Brought to you remotely by the University of York, York Festival of Ideas is full of ideas until June 14, gathering under the new umbrella of Virtual Horizons. For more details, visit yorkfestivalofideas.com/2020-online/

Did you know?

Dr Philip Ball is a Fellow of the Royal Society of Chemistry.

Idea of the day at the online York Festival of Ideas: Technologies for the Future – A Response from the Heart, 4pm, 7/6/2020

Technologies for the future: under discussion by Alice Courvoisier. Drawing by:: Jess Wallace

SCIENTIST Alice Courvoisier takes a hard look at technologies we surround ourselves with, discussing their impact on our lives, the environment and the lives of others, in this afternoon’s audio podcast.

Most importantly, in Technologies for the Future – A Response from the Heart, she asks: what would form a sound basis for ethical and responsible technological innovation?

“In a context where technologies are often imposed from the top down or by for-profit corporations without proper public scrutiny, I believe this question is relevant to everyone and should be reclaimed by the public sphere,” says Alice, who taught mathematics in the electronic engineering department at the University of York and is a keen storyteller too.

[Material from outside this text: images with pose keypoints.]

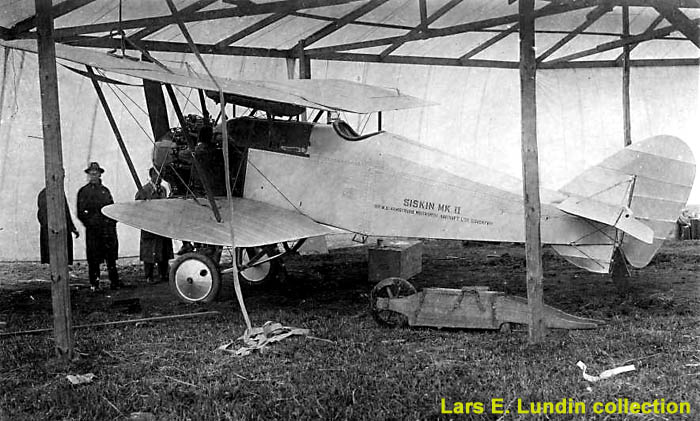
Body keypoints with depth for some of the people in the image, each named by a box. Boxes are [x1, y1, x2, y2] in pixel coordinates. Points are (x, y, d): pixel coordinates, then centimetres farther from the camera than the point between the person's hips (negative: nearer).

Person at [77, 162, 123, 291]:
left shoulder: (105, 191, 17)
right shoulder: (83, 191, 4)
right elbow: (80, 212, 1)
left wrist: (112, 221, 5)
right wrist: (90, 222, -10)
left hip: (109, 228, 4)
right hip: (93, 230, -3)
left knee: (111, 257, 5)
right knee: (94, 259, -2)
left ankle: (114, 282, 11)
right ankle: (94, 284, 5)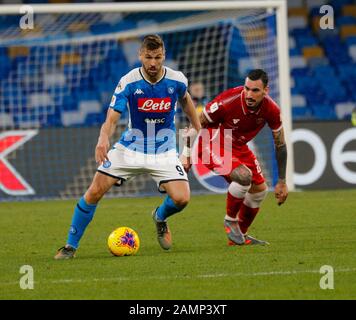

“At this time of extreme uncertainty and misinformation, I will argue that meaningful answers can only come from reconnecting with our hearts.”

Alice, who has taken part in every York Festival of Ideas since 2013, adds: “Please be aware that some of the content can be emotionally challenging as we address issues such as environmental justice, cultural and unconscious bias, and work to dismantle the Western narrative of linear progress.”

Alice Courvoisier

Admission to this podcast is free; access is via Alice’s blog at https://ethicsinstem.blogspot.com/2020/05/york-festival-of-ideas-online-techs-for.html. Booking is not required.

“I love the freedom of thought offered by the Festival Of Ideas: to approach a theme from the viewpoints of different disciplines,” says Alice.

Brought to you remotely by the University of York, York Festival of Ideas is full of ideas until June 14, gathering under the new umbrella of Virtual Horizons. For the full programme, visit yorkfestivalofideas.com/2020-online/.

Did you know? Alice in numberland

Dr Alice Courvoisier taught a Lifelong Learning course on the History of Numbers at the University of York.